(Page layout parsing data)
*-*-*

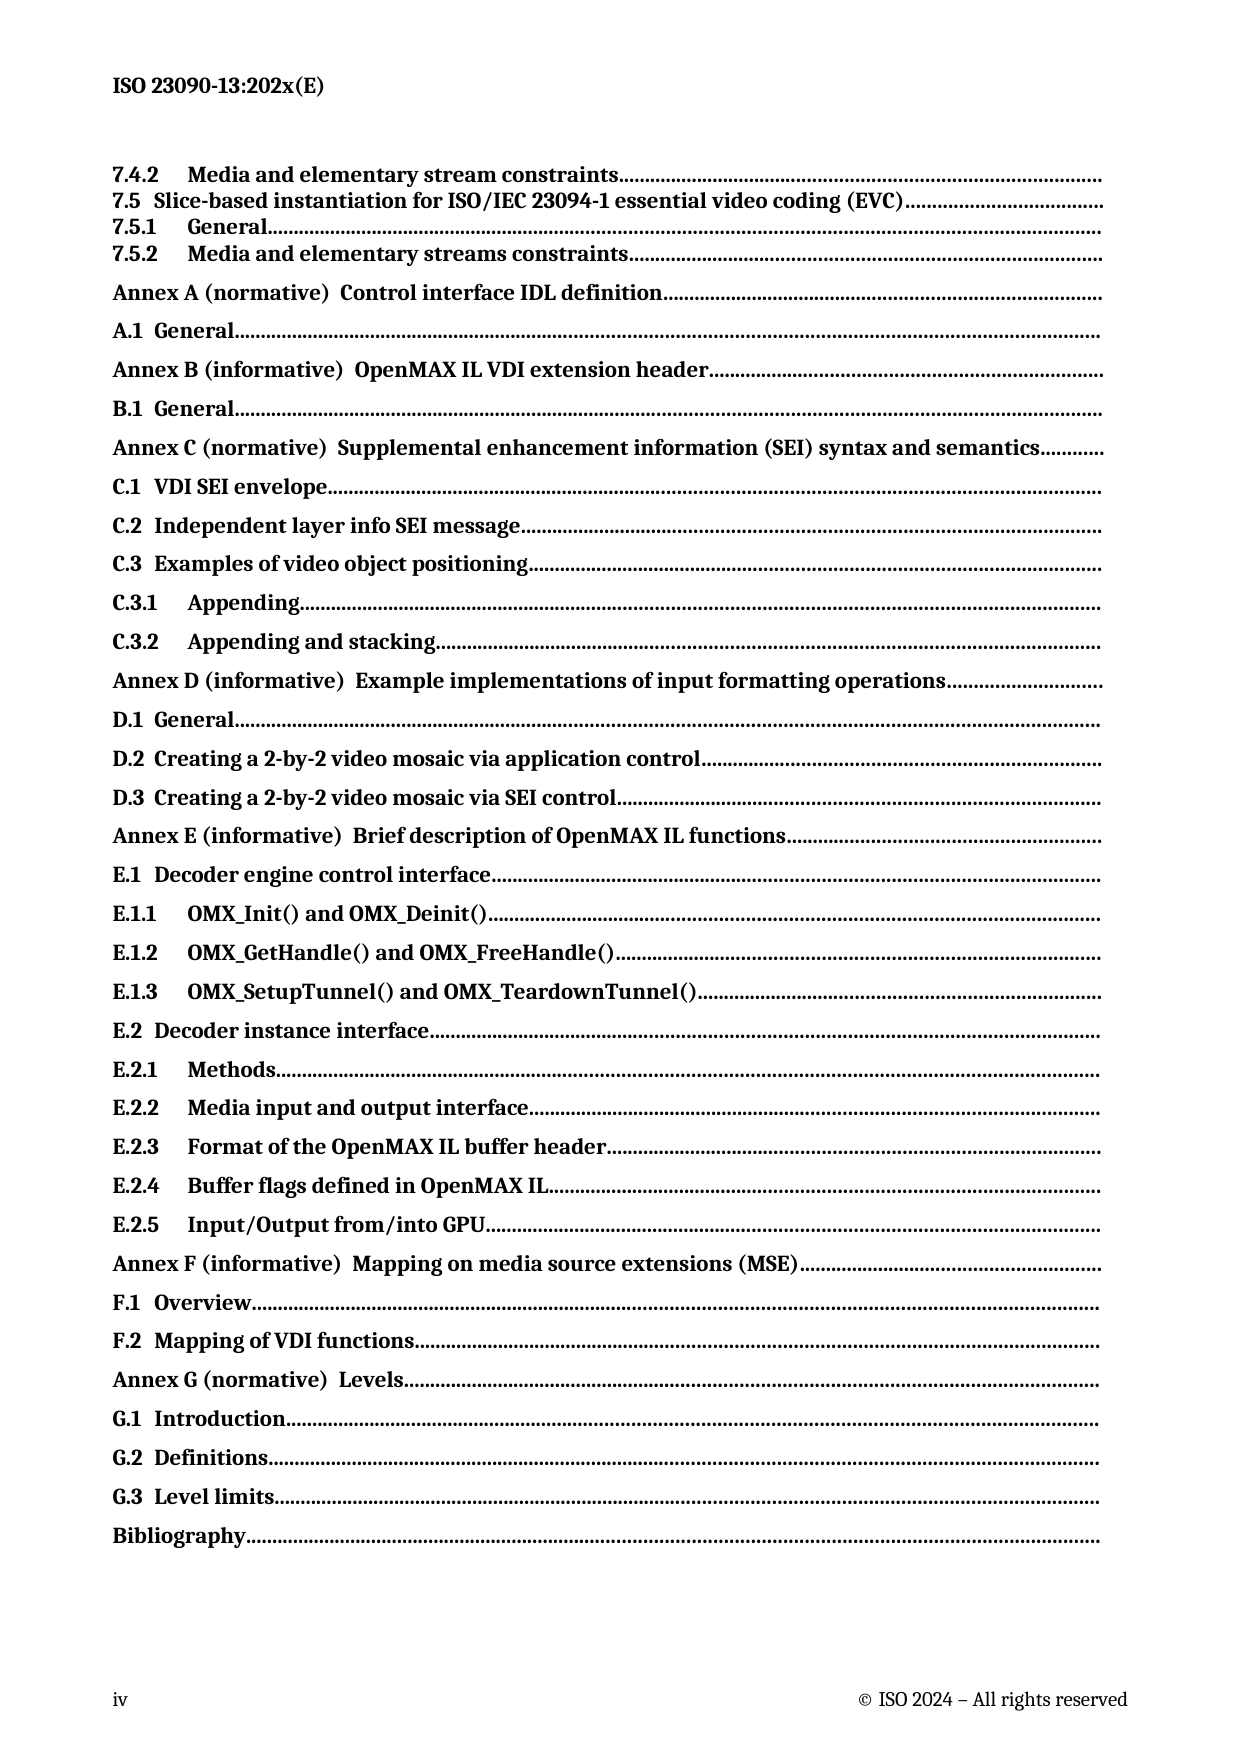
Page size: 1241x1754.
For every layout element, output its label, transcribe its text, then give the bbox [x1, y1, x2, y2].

text E.1.2 OMX_GetHandle() and OMX_FreeHandle() 43 [112, 940, 1076, 966]
text E.2 Decoder instance interface 43 [112, 1017, 1076, 1044]
text 7.5.2 Media and elementary streams constraints 27 [112, 240, 1076, 267]
text Annex D (informative) Example implementations of input formatting operations 39 [112, 668, 1076, 694]
text C.1 VDI SEI envelope 32 [112, 473, 1076, 500]
text E.2.4 Buffer flags defined in OpenMAX IL 45 [112, 1173, 1076, 1199]
text E.1.3 OMX_SetupTunnel() and OMX_TeardownTunnel() 43 [112, 979, 1076, 1005]
text Annex B (informative) OpenMAX IL VDI extension header 31 [112, 357, 1076, 383]
text Annex A (normative) Control interface IDL definition 30 [112, 279, 1076, 306]
text C.3 Examples of video object positioning 35 [112, 551, 1076, 578]
text 7.5.1 General 27 [112, 214, 1076, 240]
text A.1 General 30 [112, 318, 1076, 344]
text D.3 Creating a 2-by-2 video mosaic via SEI control 42 [112, 784, 1076, 811]
text G.2 Definitions 48 [112, 1445, 1076, 1471]
text Annex E (informative) Brief description of OpenMAX IL functions 43 [112, 823, 1076, 849]
text C.3.2 Appending and stacking 36 [112, 629, 1076, 655]
text E.2.2 Media input and output interface 44 [112, 1095, 1076, 1122]
text 7.5 Slice-based instantiation for ISO/IEC 23094-1 essential video coding (EVC) 27 [112, 188, 1076, 214]
text D.1 General 39 [112, 707, 1076, 733]
text G.1 Introduction 48 [112, 1406, 1076, 1432]
text Bibliography 50 [112, 1523, 1076, 1549]
text Annex G (normative) Levels 48 [112, 1367, 1076, 1393]
text F.2 Mapping of VDI functions 46 [112, 1328, 1076, 1355]
text G.3 Level limits 49 [112, 1484, 1076, 1510]
text E.2.5 Input/Output from/into GPU 45 [112, 1212, 1076, 1238]
text C.3.1 Appending 35 [112, 590, 1076, 616]
text Annex F (informative) Mapping on media source extensions (MSE) 46 [112, 1251, 1076, 1277]
text Annex C (normative) Supplemental enhancement information (SEI) syntax and semantics 32 [112, 435, 1076, 461]
text B.1 General 31 [112, 396, 1076, 422]
text E.2.1 Methods 43 [112, 1056, 1076, 1083]
text F.1 Overview 46 [112, 1289, 1076, 1316]
text E.1.1 OMX_Init() and OMX_Deinit() 43 [112, 901, 1076, 927]
text E.1 Decoder engine control interface 43 [112, 862, 1076, 888]
text D.2 Creating a 2-by-2 video mosaic via application control 39 [112, 746, 1076, 772]
text E.2.3 Format of the OpenMAX IL buffer header 45 [112, 1134, 1076, 1160]
text C.2 Independent layer info SEI message 32 [112, 512, 1076, 539]
text 7.4.2 Media and elementary stream constraints 25 [112, 161, 1076, 188]
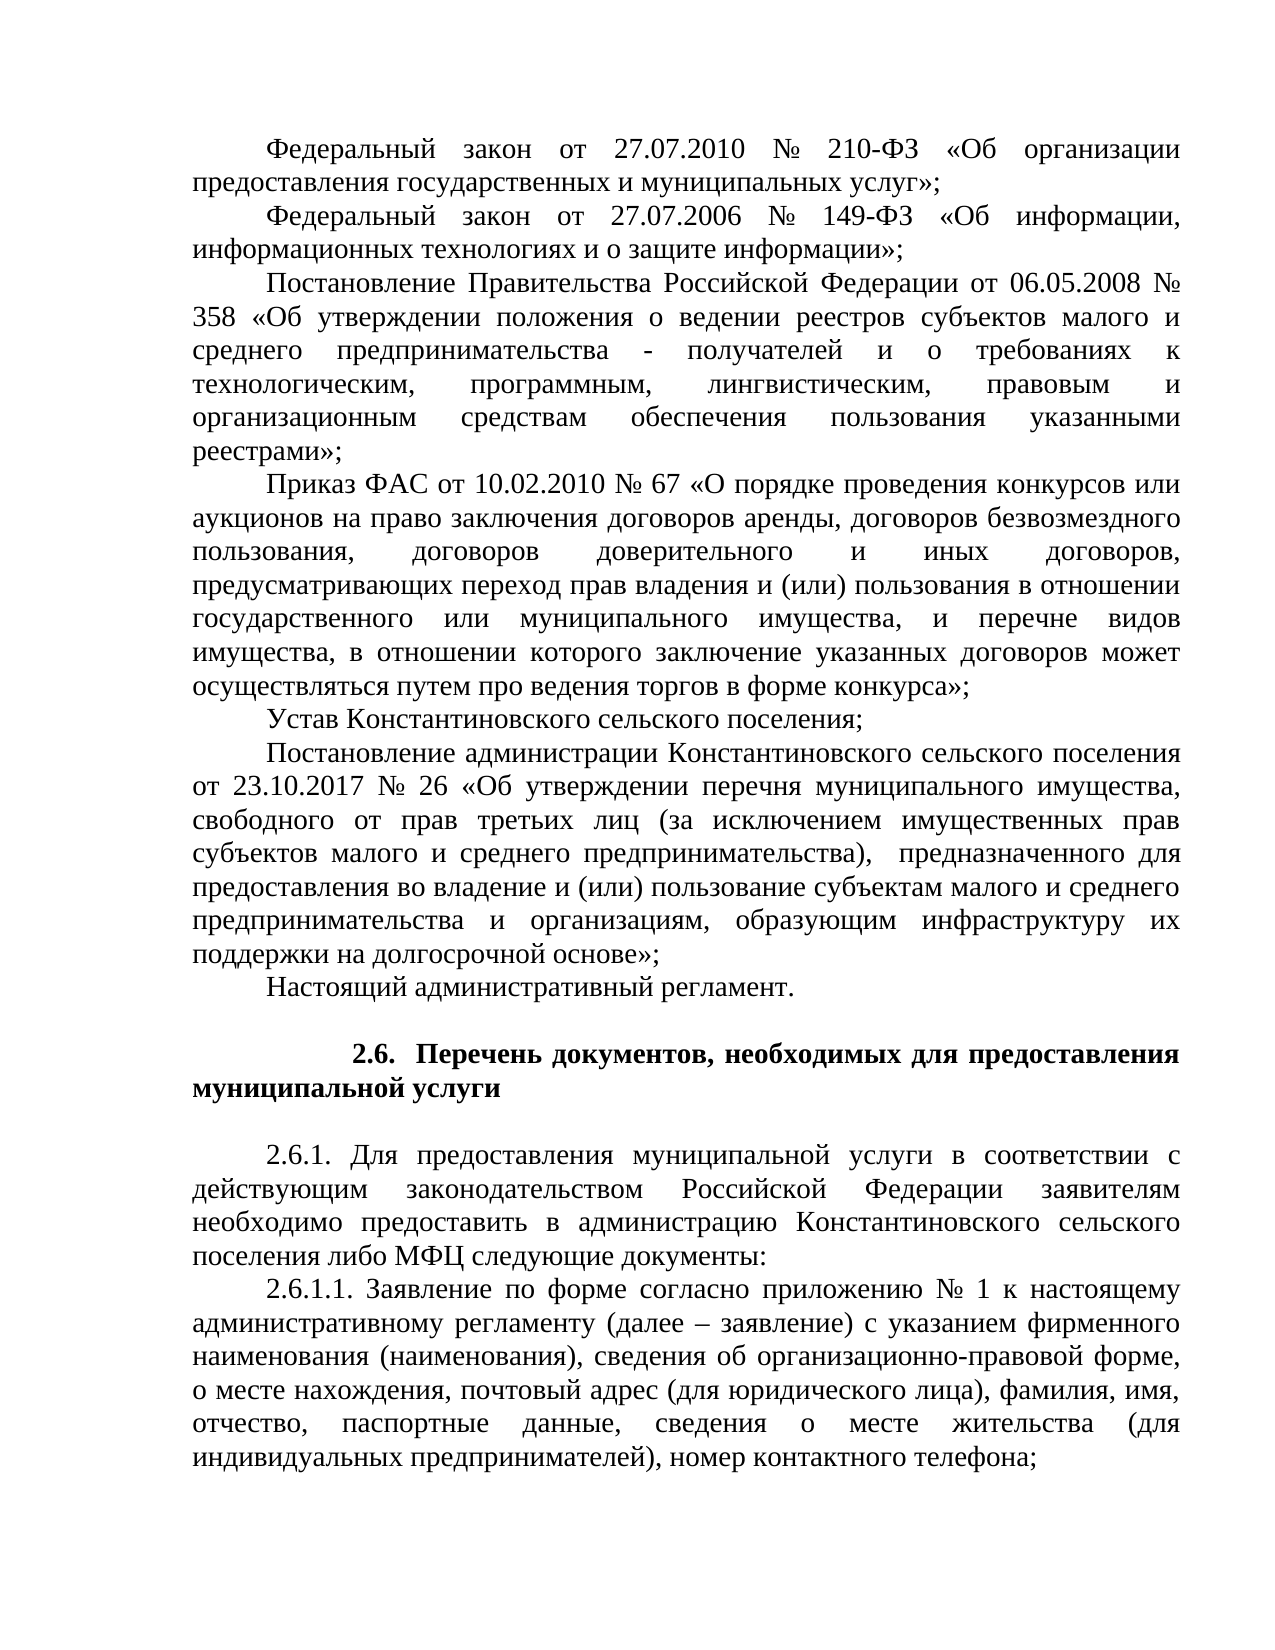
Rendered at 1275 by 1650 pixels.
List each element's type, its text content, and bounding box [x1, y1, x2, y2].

text Приказ ФАС от 10.02.2010 № 67 «О порядке проведения конкурсов или аукционов на право заключения договоров аренды, договоров безвозмездного пользования, договоров доверительного и иных договоров, предусматривающих переход прав владения и (или) пользования в отношении государственного или муниципального имущества, и перечне видов имущества, в отношении которого заключение указанных договоров может осуществляться путем про ведения торгов в форме конкурса»; [192, 466, 1181, 701]
text Устав Константиновского сельского поселения; [192, 701, 1181, 735]
text Федеральный закон от 27.07.2010 № 210-ФЗ «Об организации предоставления государственных и муниципальных услуг»; [192, 131, 1181, 198]
text Постановление Правительства Российской Федерации от 06.05.2008 № 358 «Об утверждении положения о ведении реестров субъектов малого и среднего предпринимательства - получателей и о требованиях к технологическим, программным, лингвистическим, правовым и организационным средствам обеспечения пользования указанными реестрами»; [192, 265, 1181, 466]
text Постановление администрации Константиновского сельского поселения от 23.10.2017 № 26 «Об утверждении перечня муниципального имущества, свободного от прав третьих лиц (за исключением имущественных прав субъектов малого и среднего предпринимательства), предназначенного для предоставления во владение и (или) пользование субъектам малого и среднего предпринимательства и организациям, образующим инфраструктуру их поддержки на долгосрочной основе»; [192, 735, 1181, 969]
text Федеральный закон от 27.07.2006 № 149-ФЗ «Об информации, информационных технологиях и о защите информации»; [192, 198, 1181, 265]
text Настоящий административный регламент. [192, 969, 1181, 1003]
text 2.6. Перечень документов, необходимых для предоставления муниципальной услуги [192, 1037, 1181, 1104]
text 2.6.1. Для предоставления муниципальной услуги в соответствии с действующим законодательством Российской Федерации заявителям необходимо предоставить в администрацию Константиновского сельского поселения либо МФЦ следующие документы: [192, 1137, 1181, 1271]
text 2.6.1.1. Заявление по форме согласно приложению № 1 к настоящему административному регламенту (далее – заявление) с указанием фирменного наименования (наименования), сведения об организационно-правовой форме, о месте нахождения, почтовый адрес (для юридического лица), фамилия, имя, отчество, паспортные данные, сведения о месте жительства (для индивидуальных предпринимателей), номер контактного телефона; [192, 1271, 1181, 1473]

*-*-*

__What is expected__:
Copy all lines of the records in which the string "предпринимательства" can be found.

__Answer box__:
text Постановление Правительства Российской Федерации от 06.05.2008 № 358 «Об утверждении положения о ведении реестров субъектов малого и среднего предпринимательства - получателей и о требованиях к технологическим, программным, лингвистическим, правовым и организационным средствам обеспечения пользования указанными реестрами»; [192, 265, 1181, 466]
text Постановление администрации Константиновского сельского поселения от 23.10.2017 № 26 «Об утверждении перечня муниципального имущества, свободного от прав третьих лиц (за исключением имущественных прав субъектов малого и среднего предпринимательства), предназначенного для предоставления во владение и (или) пользование субъектам малого и среднего предпринимательства и организациям, образующим инфраструктуру их поддержки на долгосрочной основе»; [192, 735, 1181, 969]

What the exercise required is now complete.